Legislators have agreed on the basis and principles upon which to fashion the European Union's (EU) first cyber-security law: the Network and Information Security Directive (NISP). Remarkably, the accord came following a mere five-hour-long discussion between the European Parliament and the individual governments of the 28 member states of the EU - a rare event indeed and evidence of genuine political accord and just how seriously the EU now takes the ever-increasing threats and incidences of cyber attacks and the resultant breaches of security and privacy and bringing down of vital commercial and governmental networks and Internet sites.

One of the central tenets of the new law is that ISPs such as Amazon. eBay and Google will be legally bound to report all 'serious breaches' of their networks to the national governments of the EU member states and systems or face serious sanctions. However, social networking sites such as Facebook and Yahoo will not be subject to the same requirements or penalties.

Andus Ansip, the former Prime Minister of Estonia, is now at the European Commission (EC) overseeing the development of Europe's Digital Single Market with the remit to make Europe a world leader in ICT and to fight cybercrime.  He commented, “Trust and security are the very foundations of a Digital Single Market. If we want people and businesses to use and make the most of connected digital services, they need to trust them to be secure in the case of attack or failure.”

Mr. Ansip added, "The Internet knows no borders - a problem in one country can have a knock-on effect in the rest of Europe. This is why we need EU-wide cyber-security solutions. This agreement is an important step in this direction. The new law will build-up consumers' trust in Internet services, especially cross-border services."

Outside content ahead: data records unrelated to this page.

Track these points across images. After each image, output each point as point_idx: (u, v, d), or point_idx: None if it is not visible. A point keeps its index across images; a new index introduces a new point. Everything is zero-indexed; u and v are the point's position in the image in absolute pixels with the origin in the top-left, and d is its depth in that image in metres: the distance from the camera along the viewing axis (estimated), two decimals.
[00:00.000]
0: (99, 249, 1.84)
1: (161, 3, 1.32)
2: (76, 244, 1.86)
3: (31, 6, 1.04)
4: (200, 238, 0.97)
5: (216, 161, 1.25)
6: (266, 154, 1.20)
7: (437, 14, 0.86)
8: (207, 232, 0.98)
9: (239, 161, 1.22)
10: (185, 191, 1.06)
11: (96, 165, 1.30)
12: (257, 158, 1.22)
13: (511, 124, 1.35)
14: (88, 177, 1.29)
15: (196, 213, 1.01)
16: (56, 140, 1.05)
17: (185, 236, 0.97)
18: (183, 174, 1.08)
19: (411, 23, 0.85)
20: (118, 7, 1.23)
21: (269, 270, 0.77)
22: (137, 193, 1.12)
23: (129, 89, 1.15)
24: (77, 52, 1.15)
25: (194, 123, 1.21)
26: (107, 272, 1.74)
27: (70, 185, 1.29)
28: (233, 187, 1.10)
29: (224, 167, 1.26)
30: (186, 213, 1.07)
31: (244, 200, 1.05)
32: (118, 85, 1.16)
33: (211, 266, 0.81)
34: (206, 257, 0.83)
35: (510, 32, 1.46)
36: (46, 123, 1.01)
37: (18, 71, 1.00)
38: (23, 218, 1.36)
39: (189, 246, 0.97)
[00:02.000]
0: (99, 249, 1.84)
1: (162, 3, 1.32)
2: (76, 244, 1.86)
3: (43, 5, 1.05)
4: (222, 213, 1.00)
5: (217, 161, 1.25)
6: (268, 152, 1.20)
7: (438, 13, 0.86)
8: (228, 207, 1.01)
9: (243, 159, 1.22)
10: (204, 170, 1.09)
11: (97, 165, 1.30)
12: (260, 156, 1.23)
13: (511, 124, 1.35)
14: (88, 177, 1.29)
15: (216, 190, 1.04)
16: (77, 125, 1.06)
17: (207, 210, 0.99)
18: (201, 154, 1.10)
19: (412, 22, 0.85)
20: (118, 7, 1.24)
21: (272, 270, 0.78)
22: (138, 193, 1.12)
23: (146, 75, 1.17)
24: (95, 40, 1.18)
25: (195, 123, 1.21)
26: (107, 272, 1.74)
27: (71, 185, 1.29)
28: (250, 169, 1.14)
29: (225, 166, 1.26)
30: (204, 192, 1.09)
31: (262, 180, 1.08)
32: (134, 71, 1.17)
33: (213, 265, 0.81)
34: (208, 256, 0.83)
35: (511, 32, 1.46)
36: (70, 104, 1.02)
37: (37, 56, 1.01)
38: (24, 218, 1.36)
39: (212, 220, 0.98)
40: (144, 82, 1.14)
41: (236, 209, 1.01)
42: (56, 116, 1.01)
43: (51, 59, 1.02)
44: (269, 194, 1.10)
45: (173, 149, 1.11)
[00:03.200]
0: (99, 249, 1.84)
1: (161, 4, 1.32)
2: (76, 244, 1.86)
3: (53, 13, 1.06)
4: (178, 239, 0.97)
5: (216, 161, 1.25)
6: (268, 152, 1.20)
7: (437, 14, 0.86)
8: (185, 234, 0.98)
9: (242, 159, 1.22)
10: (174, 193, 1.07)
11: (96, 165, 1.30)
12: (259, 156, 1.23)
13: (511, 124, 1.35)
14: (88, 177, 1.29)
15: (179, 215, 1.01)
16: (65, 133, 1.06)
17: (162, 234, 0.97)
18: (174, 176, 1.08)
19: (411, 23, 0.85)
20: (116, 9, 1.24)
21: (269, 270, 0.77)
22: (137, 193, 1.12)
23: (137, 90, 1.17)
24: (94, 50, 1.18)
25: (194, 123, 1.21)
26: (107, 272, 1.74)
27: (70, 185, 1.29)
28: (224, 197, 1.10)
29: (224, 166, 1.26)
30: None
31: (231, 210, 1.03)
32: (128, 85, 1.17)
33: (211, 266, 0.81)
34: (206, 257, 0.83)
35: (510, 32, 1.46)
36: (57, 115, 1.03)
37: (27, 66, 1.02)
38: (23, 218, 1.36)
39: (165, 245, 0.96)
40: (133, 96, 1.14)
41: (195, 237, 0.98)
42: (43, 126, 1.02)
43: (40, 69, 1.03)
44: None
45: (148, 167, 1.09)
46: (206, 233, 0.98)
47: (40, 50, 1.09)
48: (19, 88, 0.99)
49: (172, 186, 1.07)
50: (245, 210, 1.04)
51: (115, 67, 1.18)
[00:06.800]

The Network and Information Security Directive codifies in law the security and reporting obligations incumbent on companies and enterprises in what are classified as 'critical and essential sectors'. These include, energy, health, finance and transport.

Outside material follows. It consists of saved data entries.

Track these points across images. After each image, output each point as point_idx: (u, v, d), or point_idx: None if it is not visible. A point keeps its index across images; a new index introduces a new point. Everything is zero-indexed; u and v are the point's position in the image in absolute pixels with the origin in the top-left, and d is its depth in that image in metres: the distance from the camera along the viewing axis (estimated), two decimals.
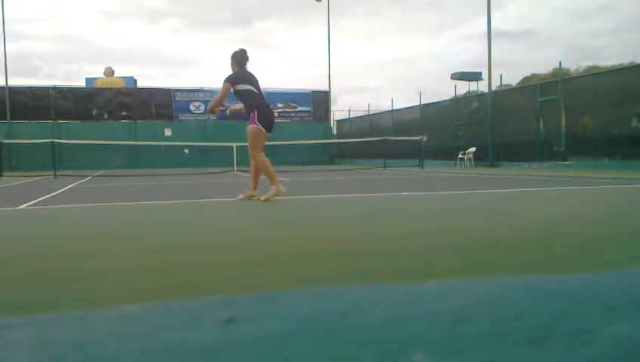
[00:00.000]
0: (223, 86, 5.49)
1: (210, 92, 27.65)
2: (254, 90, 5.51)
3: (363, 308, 1.25)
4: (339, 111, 32.29)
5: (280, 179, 5.62)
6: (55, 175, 13.72)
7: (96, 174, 16.01)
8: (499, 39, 68.53)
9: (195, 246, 2.66)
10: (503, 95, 17.83)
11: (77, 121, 25.80)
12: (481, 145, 17.66)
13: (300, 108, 28.49)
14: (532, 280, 1.60)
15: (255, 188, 5.56)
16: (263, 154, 5.53)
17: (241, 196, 5.58)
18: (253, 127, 5.45)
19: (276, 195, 5.32)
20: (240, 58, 5.59)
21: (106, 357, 0.95)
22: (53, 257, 2.46)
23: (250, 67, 5.70)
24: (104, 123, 26.18)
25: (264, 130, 5.47)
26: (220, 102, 5.61)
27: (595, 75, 15.72)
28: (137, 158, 24.77)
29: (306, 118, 28.44)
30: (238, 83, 5.46)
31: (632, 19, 65.74)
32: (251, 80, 5.52)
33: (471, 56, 78.57)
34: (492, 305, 1.27)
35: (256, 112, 5.44)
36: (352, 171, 15.41)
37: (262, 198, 5.30)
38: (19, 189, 8.84)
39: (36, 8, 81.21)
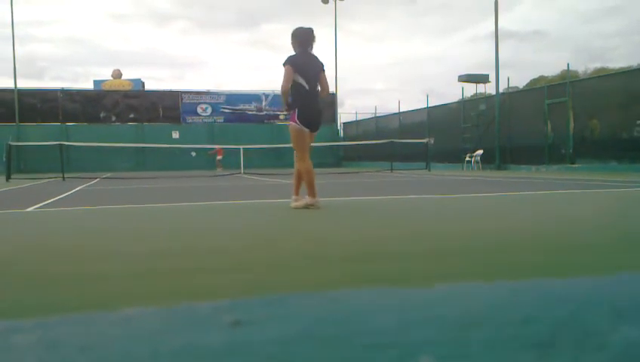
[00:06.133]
0: (285, 70, 4.65)
1: (217, 94, 27.74)
2: (303, 82, 4.72)
3: (370, 311, 1.25)
4: (346, 113, 32.27)
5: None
6: (63, 177, 13.79)
7: (104, 176, 16.09)
8: (507, 40, 68.32)
9: (202, 250, 2.67)
10: (511, 97, 17.74)
11: (85, 124, 25.99)
12: (488, 148, 17.58)
13: None
14: (540, 284, 1.59)
15: (301, 193, 4.89)
16: (307, 159, 4.79)
17: (296, 205, 4.80)
18: (291, 125, 4.77)
19: (306, 206, 4.68)
20: (303, 37, 4.80)
21: (113, 359, 0.96)
22: (61, 260, 2.47)
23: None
24: (112, 125, 26.35)
25: (304, 128, 4.72)
26: (286, 91, 4.71)
27: (604, 77, 15.63)
28: (145, 161, 24.91)
29: None
30: (297, 71, 4.67)
31: None
32: (307, 69, 4.74)
33: (478, 58, 78.52)
34: (500, 308, 1.26)
35: (296, 109, 4.72)
36: (358, 174, 15.39)
37: (291, 205, 4.81)
38: (27, 191, 8.90)
39: (44, 11, 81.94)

German MEP, Andreas Schwab, who oversaw the law's passage through the European Parliament said, "Germany pushed hard for a harmonised identification of critical operators in energy, transport, health or banking fields, which will have to fulfil security measures and notify significant cyber incidents. Member states will have to cooperate more on cyber-security – which is more important than ever in light of the current security situation in Europe."

It means that the likes of Amazon, Cisco, Google and Microsoft have been classified as 'essential service providers, alongside the likes of energy, banking, healthcare and transport companies, and they too will be required to report any attacks or breaches.

Andus Ansip again: “We need EU-wide cyber-security solutions. The agreement is an important step in this direction, but we cannot stop here: we plan an ambitious partnership with the industry in the coming months to develop more secure products and services.”

Günther Oettinger, the EU's Commissioner for the Digital Economy and Society, observed, "The agreement constitutes a major step in improving the resilience of our network and information systems in Europe. Improving cooperation and information exchange between Member States is a key element of the agreed rules and will help us tackle the increasing number of cyber-attacks.”

Now the text of the political agreement will be approved by the European Parliament and the Council. After that  it will gazetted in the EU Official Journal and thus become European law. Henceforth it will be incumbent on relevant businesses and organisations to make themselves completely familiar with their responsibilities under the terms of the new legislation and as "operators of essential services” must be prepared to take all “appropriate security measures” and notify serious incidents to the relevant national body.

The EC expects that the new law will have the effect of making companies much more honest and transparent about the security breaches they suffer and will force the senior management and boards of directors of such enterprises publicly to declare and reveal that a cyber-security breach has happened; something that, in the past, many companies have been most unwilling to acknowledge. Should they fail to so so once the new law is in place, the companies face fines of five per cent of their global revenues.